The ingenuity and foresight of the pipeline's designers had not failed her after all.

"Kate?" Toni said, coming up behind her. "Did you want to take a look at this?"

Kate turned to meet Toni's inquiring brown eyes. "Okay," she said, "I give up. What's the deal with the turtles?"

"It's not their fault," Toni said back at the airport, watching the honorable senator from the great state of Illinois and entourage file up the air stairs into their plane. "Every government employee, before he or she is allowed to move up the civic ladder, is required to pass a course entitled

"How to Be a Prick in Ten Easy Lessons."

" One of the group turned at the bottom of the air stairs and waved enthusiastically. Toni gave a wide and seraphic smile and waved enthusiastically back. "Good-bye, all you little pricks and prickettes, good-bye. Click your heels, close your eyes and say three times,

"There's no place like Washington, D. C." Thank God."

The archaeologists burst into slightly hysterical laughter. Kate decided that if she discovered Toni Hartzler was dealing dope on the Slope, Kate might have to cover up the evidence.

She negotiated safe passage back to the Base Camp and nosed the bus up to the bull rail with no small sense of triumph. Plugging the bus into the head bolt heater on the rail, she collected the pups body from beneath the driver's seat and followed Toni into camp. They were met at the front door by none other than Cale Yarborough. "What the hell is this I hear about the fox pups on H Pad!" he bellowed, at a decibel level John King might have envied.

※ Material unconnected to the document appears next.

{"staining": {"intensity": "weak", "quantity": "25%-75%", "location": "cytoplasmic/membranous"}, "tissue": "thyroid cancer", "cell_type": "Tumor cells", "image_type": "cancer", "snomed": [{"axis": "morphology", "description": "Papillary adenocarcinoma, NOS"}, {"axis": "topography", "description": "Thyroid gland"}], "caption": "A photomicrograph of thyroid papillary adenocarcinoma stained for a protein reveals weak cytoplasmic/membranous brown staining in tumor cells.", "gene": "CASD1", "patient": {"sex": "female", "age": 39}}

Kate tried to pretend she wasn't holding the body of the fox in question by the scruff of the neck and waited for Yarborough to ring the charges over Toni's hapless head for allowing a United States senator to be bitten by a fox on his, Gale's, shift.

"I'm sorry, Cale, it was--" Toni began.

Cale snatched the body from Kate's hands and cradled it in his arms and stroked its dead little head. "Poor little pup," he crooned, "poor little thing." He damned both women with an impartial glare. "At least tell me he took a good-size chunk out of the Honorable Levi Poulsboro.

At least tell me that!"

"Sorry, Cale," Toni said meekly, "he only got in a little nip."

Yarborough held forth colorfully for ten minutes on the cranial capacity of the average United States senator. Ending with a blanket curse on all their offspring for generations to come, he stamped off, still cradling the stiffening body of the pup protectively in his arms.

Kate followed Toni into her office. The phone was ringing and it kept ringing for the next forty-five minutes, one call after another demanding to know if the horrible news was true. Toni assured one and all it was and at the first breathing space unplugged the phone. Her beeper whined almost immediately. She turned it off.

"Is it always like this when a fox gets killed?" Kate said.

"Hey," Toni replied with an airy wave of her hand, "those pups were the adopted children of most of the west side of the field. The production operators go out every shift change to check and make sure one of them hasn't wandered into the flare pit by mistake. Belly dumpers getting paid by the yard have been known to detour through the pad just to pay their respects. I myself have been requested to put the PR van at the disposal of various departmental delegations who want to go out and take pictures to send to relatives Outside. They're so little and round and fuzzy and cute, you see. There isn't a lot that's little and round and fuzzy and cute on the Slope, and these are the first ones to den in so close to the Base Camp." "Why's Yarborough so pissed?" Kate said plaintively.

"He drives out there himself, two or three times a week, with bologna sandwiches." Toni grinned at Kate, feet up on her desk and hands linked behind her head. "He hates bologna. I've heard him say so." "But," Kate said feebly, "but they told us in orientation we weren't supposed to feed the wildlife."

"We're not," Toni said.

"It makes the wildlife dependent on us, they told us. Makes them forget how to hunt their own food."